Up and up and up we went, up the winding stone stairs. When you climb up spiral stone staircases in places frequented by tourists, they’ve made some effort to ensure that people won’t fall. This was not the case here. These stairs were raw and not well travelled so you had to take care lest you slip and pitch backwards down the stairs. By the top of the stone stairs, there were only two of us willing to continue.
This was not the end of our journey. As we started to climb the second rickety old ladder held to thick wooden beams by two large nails our host said, “Getting to the top is tricky. You’ll need to pull yourself up the metal framework and then swing over to the metal beams running through the tower.” This point in the journey (swinging and jumping) was not a problem; however, going down was a leap of faith and agility.

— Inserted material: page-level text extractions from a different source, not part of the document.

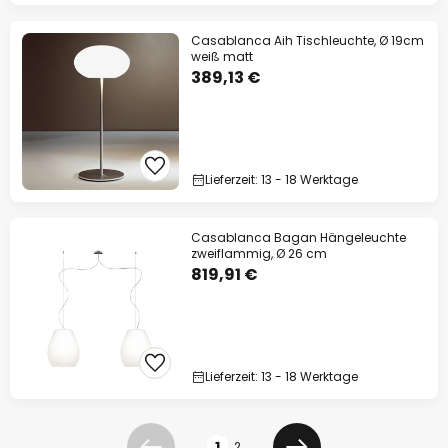
Casablanca Aih Tischleuchte, Ø 19cm
weiß matt
389,13 €
Lieferzeit: 13 - 18 Werktage
Casablanca Bagan Hängeleuchte
zweiflammig, Ø 26 cm
819,91 €
Lieferzeit: 13 - 18 Werktage
Seite
1
2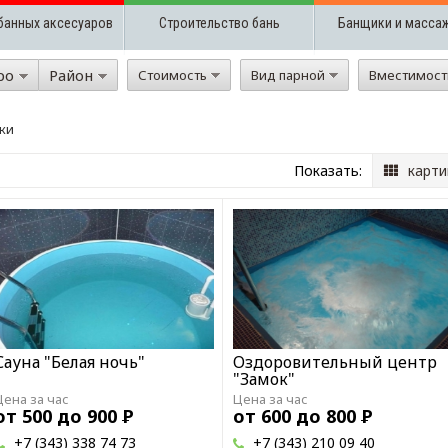
банных аксесуаров
Строительство бань
Банщики и масса
ро
Район
Стоимость
Вид парной
Вместимос
ки
Показать:
карти
Сауна "Белая ночь"
Оздоровительный центр
"Замок"
Цена за час
Цена за час
от 500 до 900
Р
от 600 до 800
Р
+7 (343) 338 74 73
+7 (343) 210 09 40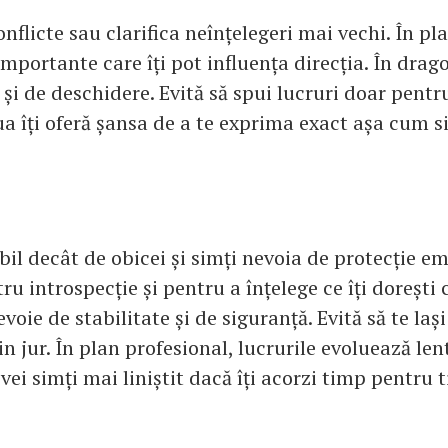
onflicte sau clarifica neînțelegeri mai vechi. În pl
importante care îți pot influența direcția. În drago
 și de deschidere. Evită să spui lucruri doar pentr
ua îți oferă șansa de a te exprima exact așa cum s
bil decât de obicei și simți nevoia de protecție em
ru introspecție și pentru a înțelege ce îți dorești 
nevoie de stabilitate și de siguranță. Evită să te laș
din jur. În plan profesional, lucrurile evoluează lent
 vei simți mai liniștit dacă îți acorzi timp pentru t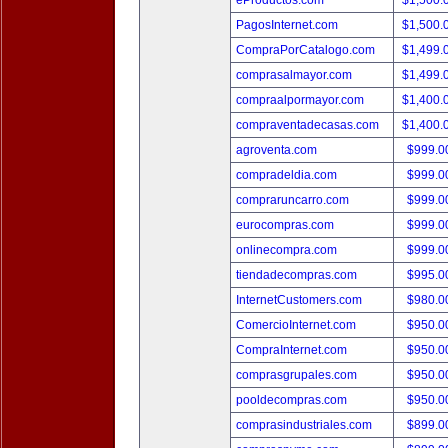
eProductos.com
$1,500.
PagosInternet.com
$1,500.
CompraPorCatalogo.com
$1,499.
comprasalmayor.com
$1,499.
compraalpormayor.com
$1,400.
compraventadecasas.com
$1,400.
agroventa.com
$999.
compradeldia.com
$999.
compraruncarro.com
$999.
eurocompras.com
$999.
onlinecompra.com
$999.
tiendadecompras.com
$995.
InternetCustomers.com
$980.
ComercioInternet.com
$950.
CompraInternet.com
$950.
comprasgrupales.com
$950.
pooldecompras.com
$950.
comprasindustriales.com
$899.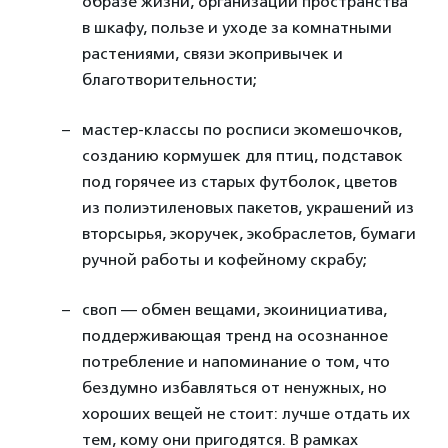
образе жизни, организации пространства
в шкафу, пользе и уходе за комнатными
растениями, связи экопривычек и
благотворительности;
мастер-классы по росписи экомешочков,
созданию кормушек для птиц, подставок
под горячее из старых футболок, цветов
из полиэтиленовых пакетов, украшений из
вторсырья, экоручек, экобраслетов, бумаги
ручной работы и кофейному скрабу;
своп — обмен вещами, экоинициатива,
поддерживающая тренд на осознанное
потребление и напоминание о том, что
бездумно избавляться от ненужных, но
хороших вещей не стоит: лучше отдать их
тем, кому они пригодятся. В рамках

A few moments later I was standing amongst the bells of St. Andrew’s Church (1273). We heard from a friend of a friend that there was bell-ringing practise on Thursday nights and we begged to be allowed to come along. Upon arrival, we met the friendliest sort of people and after chatting we were asked, “Do you want to see the bells?”
Several minutes later I was standing amongst them in the tower – each with its own name, history, and pitch. Bell 1 had the highest pitch and Bell 6 was the lowest. One was named Christopher (after the saint) with the ‘s’ backwards because the person casting the bell most likely couldn’t spell the name in 1825 when it was cast.
Then we got a very personalized history and tour of bell ringing and the study of bells (campanology) as our host prepared the bells for the evening’s session.
When the ringers and tower captain started practice we marvelled at the range of sound, and the mathematical knowledge needed to make the ringing all come together in a very spirited session. The pulleys, weights, levers and physics needed to make the bells ring are also pretty impressive considering the mechanics were devised centuries ago.
My companions studied various mathematical patterns on their iPhone and attempted to work out the science behind change ringing – a practice specific to England. In change ringing, the bell does a full 360-degree arc whereas in other methods the bell travels 180 degrees. For 30-minutes we watched the tower captain shout out various numerical instructions to a team of five people who all worked together to create patterns of rings. The more experienced ringers let the ropes slip and slide through their hands with ease while the less experienced held on tightly as if for dear life.
They finished the session with the tenor bell. It took the strength of two to get the bell moving and once it was swinging in a full arch one stepped back to allow the second one to be pulled up and down as the bell did its arch.